- **Passage given**:

++++

Real-time segmentation
Due to the growing demand of designing real-time applications in the field of classification [22], clustering [3], segmentation [14, 24] and object detection [35], considerable researches have been conducted to optimize the existing off-line models and to produce acceptable real-time performance on resource-constrained devices. SegNet [1] was one of the pioneering models targeting real-time computation by introducing a small architecture. Although, it reduced model overall parameters as compared to offline models, but model still requires extensive hardware support to run. Later on, ENet [24] proposed an extremely efficient framework by reducing the number of down-sampling operations and introducing high dilation rate in bottleneck blocks. It helps the model reduce the number of parameters and GFLOPs drastically; however, the accuracy of this model is severely compromised. Few more studies, such as ICNet [45], ContextNet [26], BiSeNet [41], GUN [43], were developed to improve the real-time performance. All these models introduced a new approach, called multi-branch approach targeting real-time computation. Figure 2b demonstrates the design of multi-branch encoders. In this method, one dedicated deep branch is introduced in the encoder to extract rich contextual information from input. To reduce the computational cost due to the depth of the branch, it accepts a lower resolution input whereas other branches, named as shallow branch, receive a higher resolution input. The shallow branch is mainly deployed for capturing boundary and texture details from the input which will be used at the decoder to fuse with deep features. Thus, this multi-branch approach satisfies the goal for real-time computation with high resolution input images. However, independent branches at the encoder did not contribute to the learning ability of the model. Moreover, the independent multi-branch approach introduces a large semantic gap between shallow and deep features.
Different approaches. From left to right: (a) One-branch encoder, (b) Multi-branch encoder, (c) Feature reuse in sub-encoder (d) M2-FF decoder. This approach uses semantic features at different levels from encoder network and progressively map them in the multiple paths at decoder end. Dotted arrows (green color) in the last path defines the presence of feature aggregation path in which features from encoder will be mapped with the features at current path by skip connections.

++++

- **Given data**:

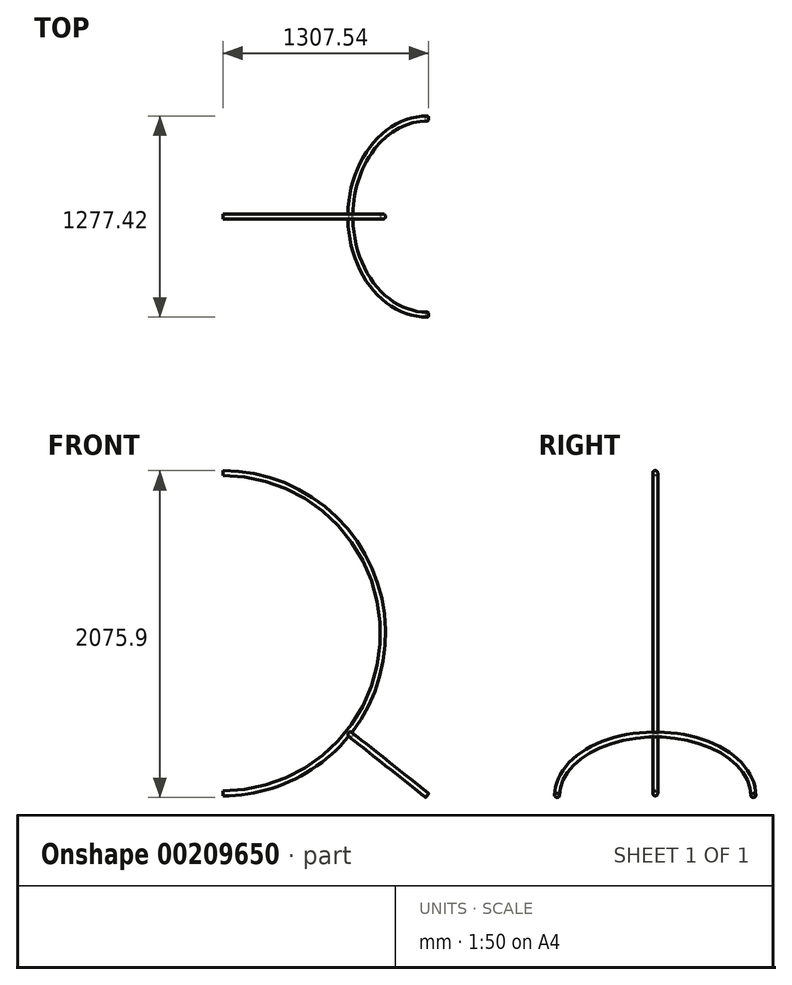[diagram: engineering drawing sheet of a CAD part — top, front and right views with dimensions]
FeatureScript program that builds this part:
annotation { "Feature Type Name" : "Feature", "Feature Type Description" : "" }
export const myFeature = defineFeature(function(context is Context, id is Id, definition is map)
    precondition{}
    {
        {
            var Q0;
            Q0=qCreatedBy(makeId("Front.planeOp"),FACE);
            var sketch = newSketch(context, id + "F0", { "sketchPlane" : qUnion([Q0])});
            skArc(sketch, "E0", {"start": v(-0.26, -1016) * mm, "mid": v(1016, 0) * mm, "end": v(-0.26, 1016) * mm});
            skLineSegment(sketch, "E1", {"start": v(-0.26, -1016) * mm, "end": v(-0.26, 1016) * mm, "construction": true});
            skSolve(sketch);
        }
        {
            var Q0;
            Q0=sQuery(id+"F0.wireOp",VERTEX,"E0.end");
            var Q1;
            Q1=qCreatedBy(makeId("Right.planeOp"),FACE);
            cPlane(context, id + "F1", {"entities" : qUnion([Q0, Q1]), "cplaneType" : CPlaneType.PLANE_POINT, "offset" : 25.4 * mm, "width" : 152.4 * mm, "height" : 152.4 * mm});
        }
        {
            var Q0;
            Q0=qCreatedBy(id+"F1.planeOp",FACE);
            var sketch = newSketch(context, id + "F2", { "sketchPlane" : qUnion([Q0])});
            skCircle(sketch, "E2", {"center": v(0, 1017.12) * mm, "radius": 15.88 * mm});
            skSolve(sketch);
        }
        {
            var Q0;
            Q0=makeQuery(id+"F2.imprint","IMPRINT",FACE,{"disambiguationData":[TD([[makeQuery(id+"F2.imprint","IMPRINT",EDGE,{"derivedFrom":sQuery(id+"F2.wireOp",EDGE,"E2")}),1.0]])]});
            var Q1;
            Q1=sQuery(id+"F0.wireOp",EDGE,"E0");
            sweep(context, id + "F3", {"profiles" : qUnion([Q0]), "path" : qUnion([Q1])});
        }
        {
            var Q0;
            Q0=qCreatedBy(makeId("Front.planeOp"),FACE);
            var sketch = newSketch(context, id + "F4", { "sketchPlane" : qUnion([Q0])});
            skLineSegment(sketch, "E3", {"start": v(0, 0) * mm, "end": v(1296.7, -1029.91) * mm, "construction": true});
            skLineSegment(sketch, "E4", {"start": v(1296.7, -1029.91) * mm, "end": v(0, -1029.91) * mm});
            skSolve(sketch);
        }
        {
            var Q0;
            Q0=sQuery(id+"F4.wireOp",EDGE,"E3");
            var Q1;
            Q1=qCreatedBy(makeId("Right.planeOp"),FACE);
            cPlane(context, id + "F5", {"entities" : qUnion([Q0, Q1]), "cplaneType" : CPlaneType.LINE_ANGLE, "offset" : 25.4 * mm, "angle" : 0 * degree, "width" : 152.4 * mm, "height" : 152.4 * mm});
        }
        {
            var Q0;
            Q0=qCreatedBy(id+"F5.planeOp",FACE);
            var sketch = newSketch(context, id + "F6", { "sketchPlane" : qUnion([Q0])});
            skPoint(sketch, "E5", {"position": v(1034.08, 0) * mm});
            skArc(sketch, "E6", {"start": v(1656.65, 622.57) * mm, "mid": v(1034.08, 0) * mm, "end": v(1656.65, -622.57) * mm});
            skSolve(sketch);
        }
        {
            var Q0;
            Q0=qCreatedBy(id+"F5.planeOp",FACE);
            var sketch = newSketch(context, id + "F7", { "sketchPlane" : qUnion([Q0])});
            skLineSegment(sketch, "E7", {"start": v(1656.85, 622.56) * mm, "end": v(1656.85, -622.52) * mm, "construction": true});
            skSolve(sketch);
        }
        {
            var Q0;
            Q0=sQuery(id+"F6.wireOp",VERTEX,"E6.end");
            var Q1;
            Q1=sQuery(id+"F7.wireOp",EDGE,"E7");
            cPlane(context, id + "F8", {"entities" : qUnion([Q0, Q1]), "cplaneType" : CPlaneType.LINE_ANGLE, "offset" : 25.4 * mm, "angle" : 90 * degree, "width" : 152.4 * mm, "height" : 152.4 * mm});
        }
        {
            var Q0;
            Q0=qCreatedBy(id+"F8.planeOp",FACE);
            var sketch = newSketch(context, id + "F9", { "sketchPlane" : qUnion([Q0])});
            skCircle(sketch, "E8", {"center": v(622.84, 0) * mm, "radius": 15.88 * mm});
            skSolve(sketch);
        }
        {
            var Q0;
            Q0=makeQuery(id+"F9.imprint","IMPRINT",FACE,{"disambiguationData":[TD([[makeQuery(id+"F9.imprint","IMPRINT",EDGE,{"derivedFrom":sQuery(id+"F9.wireOp",EDGE,"E8")}),1.0]])]});
            var Q1;
            Q1=sQuery(id+"F6.wireOp",EDGE,"E6");
            sweep(context, id + "F10", {"operationType" : NewBodyOperationType.ADD, "profiles" : qUnion([Q0]), "path" : qUnion([Q1])});
        }
    });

++++

- **Stated goal**:
Can you output, word for word, the part of the real-time segmentation passage above between "Different approaches. From" and "by skip connections.", inclusive?

- **Solution**:
Different approaches. From left to right: (a) One-branch encoder, (b) Multi-branch encoder, (c) Feature reuse in sub-encoder (d) M2-FF decoder. This approach uses semantic features at different levels from encoder network and progressively map them in the multiple paths at decoder end. Dotted arrows (green color) in the last path defines the presence of feature aggregation path in which features from encoder will be mapped with the features at current path by skip connections.